(Problem statement) If a line appears in the data below, it must appear in your answer exactly as given.
Start of Block
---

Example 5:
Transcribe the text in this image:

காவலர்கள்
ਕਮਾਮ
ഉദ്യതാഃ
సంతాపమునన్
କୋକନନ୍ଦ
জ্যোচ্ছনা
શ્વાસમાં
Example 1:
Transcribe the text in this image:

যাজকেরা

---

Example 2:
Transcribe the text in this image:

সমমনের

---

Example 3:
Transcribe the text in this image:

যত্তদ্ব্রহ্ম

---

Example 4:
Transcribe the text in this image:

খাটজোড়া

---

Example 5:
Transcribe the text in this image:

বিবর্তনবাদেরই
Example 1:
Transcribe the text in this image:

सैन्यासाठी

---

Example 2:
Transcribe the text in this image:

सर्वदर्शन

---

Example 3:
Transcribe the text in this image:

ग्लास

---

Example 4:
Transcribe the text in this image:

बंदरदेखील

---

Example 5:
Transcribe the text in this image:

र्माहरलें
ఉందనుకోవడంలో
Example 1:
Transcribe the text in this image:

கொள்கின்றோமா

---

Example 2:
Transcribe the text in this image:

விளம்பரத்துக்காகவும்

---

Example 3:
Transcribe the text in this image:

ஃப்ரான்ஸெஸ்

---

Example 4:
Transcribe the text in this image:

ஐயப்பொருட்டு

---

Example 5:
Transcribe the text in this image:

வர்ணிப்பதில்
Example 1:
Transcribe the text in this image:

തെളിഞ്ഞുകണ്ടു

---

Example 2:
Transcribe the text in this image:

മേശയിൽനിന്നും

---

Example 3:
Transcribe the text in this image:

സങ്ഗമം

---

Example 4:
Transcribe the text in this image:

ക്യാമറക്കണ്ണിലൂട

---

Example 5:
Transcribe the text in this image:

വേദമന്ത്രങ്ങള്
End of Block
(The answer)
---

Example 5:
Transcribe the text in this image:

காவலர்கள்
ਕਮਾਮ
ഉദ്യതാഃ
సంతాపమునన్
କୋକନନ୍ଦ
জ্যোচ্ছনা
શ્વાસમાં
Example 1:
Transcribe the text in this image:

যাজকেরা

---

Example 2:
Transcribe the text in this image:

সমমনের

---

Example 3:
Transcribe the text in this image:

যত্তদ্ব্রহ্ম

---

Example 4:
Transcribe the text in this image:

খাটজোড়া

---

Example 5:
Transcribe the text in this image:

বিবর্তনবাদেরই
Example 1:
Transcribe the text in this image:

सैन्यासाठी

---

Example 2:
Transcribe the text in this image:

सर्वदर्शन

---

Example 3:
Transcribe the text in this image:

ग्लास

---

Example 4:
Transcribe the text in this image:

बंदरदेखील

---

Example 5:
Transcribe the text in this image:

र्माहरलें
ఉందనుకోవడంలో
Example 1:
Transcribe the text in this image:

கொள்கின்றோமா

---

Example 2:
Transcribe the text in this image:

விளம்பரத்துக்காகவும்

---

Example 3:
Transcribe the text in this image:

ஃப்ரான்ஸெஸ்

---

Example 4:
Transcribe the text in this image:

ஐயப்பொருட்டு

---

Example 5:
Transcribe the text in this image:

வர்ணிப்பதில்
Example 1:
Transcribe the text in this image:

തെളിഞ്ഞുകണ്ടു

---

Example 2:
Transcribe the text in this image:

മേശയിൽനിന്നും

---

Example 3:
Transcribe the text in this image:

സങ്ഗമം

---

Example 4:
Transcribe the text in this image:

ക്യാമറക്കണ്ണിലൂട

---

Example 5:
Transcribe the text in this image:

വേദമന്ത്രങ്ങള്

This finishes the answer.